→ **Records shown**:
┄┄┄┄┄┄┄┄┄┄

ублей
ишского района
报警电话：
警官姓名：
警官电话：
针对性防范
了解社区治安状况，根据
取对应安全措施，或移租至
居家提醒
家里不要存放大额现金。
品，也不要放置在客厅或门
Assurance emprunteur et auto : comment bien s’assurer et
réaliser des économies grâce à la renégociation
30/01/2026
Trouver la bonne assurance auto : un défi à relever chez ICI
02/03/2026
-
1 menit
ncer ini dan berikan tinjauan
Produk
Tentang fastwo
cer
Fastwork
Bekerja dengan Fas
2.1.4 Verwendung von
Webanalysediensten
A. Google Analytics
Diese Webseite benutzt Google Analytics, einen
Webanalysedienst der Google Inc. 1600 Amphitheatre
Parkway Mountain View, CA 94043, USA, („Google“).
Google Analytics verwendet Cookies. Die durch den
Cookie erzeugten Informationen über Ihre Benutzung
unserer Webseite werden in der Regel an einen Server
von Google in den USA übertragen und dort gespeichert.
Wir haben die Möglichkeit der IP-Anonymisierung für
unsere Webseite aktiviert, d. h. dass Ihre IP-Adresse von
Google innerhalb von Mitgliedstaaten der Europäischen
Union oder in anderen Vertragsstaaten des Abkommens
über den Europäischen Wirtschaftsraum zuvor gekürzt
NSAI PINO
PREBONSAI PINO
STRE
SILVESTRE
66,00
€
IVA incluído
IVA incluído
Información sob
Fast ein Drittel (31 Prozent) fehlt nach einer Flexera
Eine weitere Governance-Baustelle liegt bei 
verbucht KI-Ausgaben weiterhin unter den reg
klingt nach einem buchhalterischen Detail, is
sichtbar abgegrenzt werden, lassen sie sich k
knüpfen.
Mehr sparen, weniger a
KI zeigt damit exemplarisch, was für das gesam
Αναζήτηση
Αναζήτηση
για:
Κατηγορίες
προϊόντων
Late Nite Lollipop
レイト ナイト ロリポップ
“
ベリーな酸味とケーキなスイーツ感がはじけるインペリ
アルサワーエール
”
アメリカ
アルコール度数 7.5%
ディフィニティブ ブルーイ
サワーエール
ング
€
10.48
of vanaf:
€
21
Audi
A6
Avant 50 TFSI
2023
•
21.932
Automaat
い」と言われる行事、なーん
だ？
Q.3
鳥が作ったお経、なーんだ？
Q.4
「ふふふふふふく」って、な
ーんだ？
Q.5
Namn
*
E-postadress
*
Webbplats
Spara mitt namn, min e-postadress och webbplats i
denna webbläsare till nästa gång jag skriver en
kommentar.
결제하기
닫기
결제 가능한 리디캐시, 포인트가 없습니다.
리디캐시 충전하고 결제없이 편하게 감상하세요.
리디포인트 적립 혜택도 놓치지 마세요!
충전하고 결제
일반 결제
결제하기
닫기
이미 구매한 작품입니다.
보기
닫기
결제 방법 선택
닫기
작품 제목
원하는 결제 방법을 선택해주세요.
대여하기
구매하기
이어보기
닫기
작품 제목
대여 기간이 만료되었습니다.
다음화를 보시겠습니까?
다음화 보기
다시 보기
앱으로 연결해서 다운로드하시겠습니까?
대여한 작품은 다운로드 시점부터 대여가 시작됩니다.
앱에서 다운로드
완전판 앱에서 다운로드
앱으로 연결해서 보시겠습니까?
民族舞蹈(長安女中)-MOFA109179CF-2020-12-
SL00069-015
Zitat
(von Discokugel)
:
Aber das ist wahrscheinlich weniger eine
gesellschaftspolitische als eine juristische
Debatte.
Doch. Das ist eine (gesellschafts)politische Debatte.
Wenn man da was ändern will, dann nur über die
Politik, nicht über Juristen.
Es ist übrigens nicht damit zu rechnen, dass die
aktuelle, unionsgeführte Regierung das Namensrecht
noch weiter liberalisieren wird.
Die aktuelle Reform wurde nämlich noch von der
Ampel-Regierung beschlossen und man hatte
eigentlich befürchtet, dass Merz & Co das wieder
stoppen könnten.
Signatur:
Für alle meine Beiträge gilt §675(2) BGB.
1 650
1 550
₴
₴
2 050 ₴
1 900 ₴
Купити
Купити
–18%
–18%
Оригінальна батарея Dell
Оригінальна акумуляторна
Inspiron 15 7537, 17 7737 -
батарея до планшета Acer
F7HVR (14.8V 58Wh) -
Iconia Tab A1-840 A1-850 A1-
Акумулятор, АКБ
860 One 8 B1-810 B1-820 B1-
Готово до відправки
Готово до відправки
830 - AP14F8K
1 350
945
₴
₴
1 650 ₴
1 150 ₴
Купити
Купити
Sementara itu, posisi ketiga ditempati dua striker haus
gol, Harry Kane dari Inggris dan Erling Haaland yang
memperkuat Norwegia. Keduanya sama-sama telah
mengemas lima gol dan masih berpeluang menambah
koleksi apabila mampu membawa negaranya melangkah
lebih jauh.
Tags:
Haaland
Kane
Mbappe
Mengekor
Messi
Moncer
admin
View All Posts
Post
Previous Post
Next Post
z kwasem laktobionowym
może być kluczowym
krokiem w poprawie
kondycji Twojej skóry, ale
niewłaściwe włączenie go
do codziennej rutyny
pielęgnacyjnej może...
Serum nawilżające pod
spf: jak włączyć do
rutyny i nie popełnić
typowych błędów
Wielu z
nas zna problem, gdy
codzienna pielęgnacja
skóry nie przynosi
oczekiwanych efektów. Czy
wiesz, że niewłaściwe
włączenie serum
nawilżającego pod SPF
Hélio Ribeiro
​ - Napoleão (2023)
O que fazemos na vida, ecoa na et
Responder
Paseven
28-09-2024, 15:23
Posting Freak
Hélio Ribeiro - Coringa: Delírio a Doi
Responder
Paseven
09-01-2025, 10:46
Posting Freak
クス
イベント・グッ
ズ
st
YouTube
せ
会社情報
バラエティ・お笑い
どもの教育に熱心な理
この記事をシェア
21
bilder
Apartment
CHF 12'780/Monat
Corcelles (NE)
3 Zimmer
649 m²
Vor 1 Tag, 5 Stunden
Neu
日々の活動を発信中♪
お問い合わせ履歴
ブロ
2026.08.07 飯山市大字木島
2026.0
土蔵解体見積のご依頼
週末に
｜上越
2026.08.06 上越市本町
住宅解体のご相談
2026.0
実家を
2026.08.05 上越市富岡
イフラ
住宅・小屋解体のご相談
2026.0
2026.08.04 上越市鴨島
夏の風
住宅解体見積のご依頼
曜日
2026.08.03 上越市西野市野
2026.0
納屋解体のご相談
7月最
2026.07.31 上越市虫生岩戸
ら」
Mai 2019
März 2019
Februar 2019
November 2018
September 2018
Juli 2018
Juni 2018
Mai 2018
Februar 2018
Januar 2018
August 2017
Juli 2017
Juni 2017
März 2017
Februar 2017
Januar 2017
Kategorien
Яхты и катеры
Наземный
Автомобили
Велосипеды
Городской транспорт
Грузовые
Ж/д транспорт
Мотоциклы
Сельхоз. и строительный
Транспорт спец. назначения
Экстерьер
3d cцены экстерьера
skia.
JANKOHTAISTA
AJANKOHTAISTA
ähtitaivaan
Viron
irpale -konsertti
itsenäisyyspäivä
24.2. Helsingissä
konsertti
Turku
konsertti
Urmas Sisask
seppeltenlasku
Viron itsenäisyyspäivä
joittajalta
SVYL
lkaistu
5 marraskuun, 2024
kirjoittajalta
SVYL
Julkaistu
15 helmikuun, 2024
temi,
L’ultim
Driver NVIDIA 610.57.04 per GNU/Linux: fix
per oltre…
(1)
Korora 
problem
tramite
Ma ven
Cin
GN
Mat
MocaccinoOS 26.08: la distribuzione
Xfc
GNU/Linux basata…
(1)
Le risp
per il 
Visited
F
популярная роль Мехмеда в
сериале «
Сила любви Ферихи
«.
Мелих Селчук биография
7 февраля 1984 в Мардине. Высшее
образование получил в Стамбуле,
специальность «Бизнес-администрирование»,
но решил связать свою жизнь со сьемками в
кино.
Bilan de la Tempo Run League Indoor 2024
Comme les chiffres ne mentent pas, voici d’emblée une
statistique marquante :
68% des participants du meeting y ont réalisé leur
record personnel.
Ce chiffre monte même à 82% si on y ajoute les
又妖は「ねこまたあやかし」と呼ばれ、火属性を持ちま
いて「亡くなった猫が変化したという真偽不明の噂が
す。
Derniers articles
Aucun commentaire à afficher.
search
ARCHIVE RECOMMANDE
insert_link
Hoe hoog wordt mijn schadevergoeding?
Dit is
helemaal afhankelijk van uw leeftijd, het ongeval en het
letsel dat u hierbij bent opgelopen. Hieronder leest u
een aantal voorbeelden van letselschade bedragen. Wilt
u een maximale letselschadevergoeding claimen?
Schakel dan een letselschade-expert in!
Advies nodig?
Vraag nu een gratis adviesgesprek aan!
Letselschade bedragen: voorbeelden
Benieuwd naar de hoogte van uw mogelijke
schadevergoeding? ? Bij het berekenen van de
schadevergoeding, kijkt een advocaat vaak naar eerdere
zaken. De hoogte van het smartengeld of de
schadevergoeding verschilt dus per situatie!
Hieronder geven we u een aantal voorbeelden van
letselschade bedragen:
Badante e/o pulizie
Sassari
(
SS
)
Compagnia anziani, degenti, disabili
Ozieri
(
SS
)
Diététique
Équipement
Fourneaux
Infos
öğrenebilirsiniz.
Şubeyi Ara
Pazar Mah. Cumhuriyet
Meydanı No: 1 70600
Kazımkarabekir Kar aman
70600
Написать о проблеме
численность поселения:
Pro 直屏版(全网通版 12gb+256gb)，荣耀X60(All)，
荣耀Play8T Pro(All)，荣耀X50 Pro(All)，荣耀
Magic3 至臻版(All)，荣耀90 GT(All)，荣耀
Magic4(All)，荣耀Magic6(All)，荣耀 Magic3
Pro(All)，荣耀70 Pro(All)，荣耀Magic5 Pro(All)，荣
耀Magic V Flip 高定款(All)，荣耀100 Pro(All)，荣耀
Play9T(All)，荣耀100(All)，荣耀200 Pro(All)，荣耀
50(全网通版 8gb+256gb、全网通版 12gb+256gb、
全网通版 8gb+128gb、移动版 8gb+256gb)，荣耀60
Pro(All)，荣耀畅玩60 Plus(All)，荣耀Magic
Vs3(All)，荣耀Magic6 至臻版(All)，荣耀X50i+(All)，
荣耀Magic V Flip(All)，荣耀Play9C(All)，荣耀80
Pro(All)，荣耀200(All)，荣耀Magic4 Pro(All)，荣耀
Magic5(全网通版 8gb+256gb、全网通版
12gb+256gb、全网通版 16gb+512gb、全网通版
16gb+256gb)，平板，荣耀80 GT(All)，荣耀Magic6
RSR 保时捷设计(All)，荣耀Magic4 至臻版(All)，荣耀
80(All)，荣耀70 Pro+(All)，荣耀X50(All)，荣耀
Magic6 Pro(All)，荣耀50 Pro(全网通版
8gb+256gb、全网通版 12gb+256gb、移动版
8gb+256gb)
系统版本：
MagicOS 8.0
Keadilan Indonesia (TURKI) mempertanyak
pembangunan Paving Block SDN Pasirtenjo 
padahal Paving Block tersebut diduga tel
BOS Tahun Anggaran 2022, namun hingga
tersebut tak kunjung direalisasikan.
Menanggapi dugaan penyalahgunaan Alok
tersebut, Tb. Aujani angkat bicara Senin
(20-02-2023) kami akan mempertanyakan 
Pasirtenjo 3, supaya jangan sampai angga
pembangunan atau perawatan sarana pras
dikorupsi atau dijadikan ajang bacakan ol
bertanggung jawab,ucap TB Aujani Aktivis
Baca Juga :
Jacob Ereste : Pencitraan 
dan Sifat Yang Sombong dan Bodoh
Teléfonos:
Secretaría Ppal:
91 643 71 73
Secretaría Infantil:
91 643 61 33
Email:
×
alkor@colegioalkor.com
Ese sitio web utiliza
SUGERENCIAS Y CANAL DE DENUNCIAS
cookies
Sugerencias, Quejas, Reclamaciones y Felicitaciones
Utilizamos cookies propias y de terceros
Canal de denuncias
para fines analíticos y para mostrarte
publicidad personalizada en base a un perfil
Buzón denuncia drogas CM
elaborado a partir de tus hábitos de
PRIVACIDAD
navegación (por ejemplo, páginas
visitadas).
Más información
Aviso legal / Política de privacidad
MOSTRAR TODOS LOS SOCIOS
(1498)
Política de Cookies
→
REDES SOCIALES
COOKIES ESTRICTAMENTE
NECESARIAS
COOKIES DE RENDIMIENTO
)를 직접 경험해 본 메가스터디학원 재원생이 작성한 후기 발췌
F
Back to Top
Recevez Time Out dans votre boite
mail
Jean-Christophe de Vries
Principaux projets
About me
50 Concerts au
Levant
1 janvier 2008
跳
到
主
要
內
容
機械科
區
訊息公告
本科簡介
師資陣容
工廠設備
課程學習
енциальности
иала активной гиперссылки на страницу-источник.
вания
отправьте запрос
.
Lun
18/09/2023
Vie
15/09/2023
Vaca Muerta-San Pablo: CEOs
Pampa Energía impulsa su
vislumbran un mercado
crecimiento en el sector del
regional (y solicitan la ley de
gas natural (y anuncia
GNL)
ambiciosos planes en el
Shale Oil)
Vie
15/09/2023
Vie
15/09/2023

┄┄┄┄┄┄┄┄┄┄

→ **How to complete this task**: Looking at the data above, show all lines where the word "naar" occurs.

→ **Answer space**:
Benieuwd naar de hoogte van uw mogelijke
schadevergoeding, kijkt een advocaat vaak naar eerdere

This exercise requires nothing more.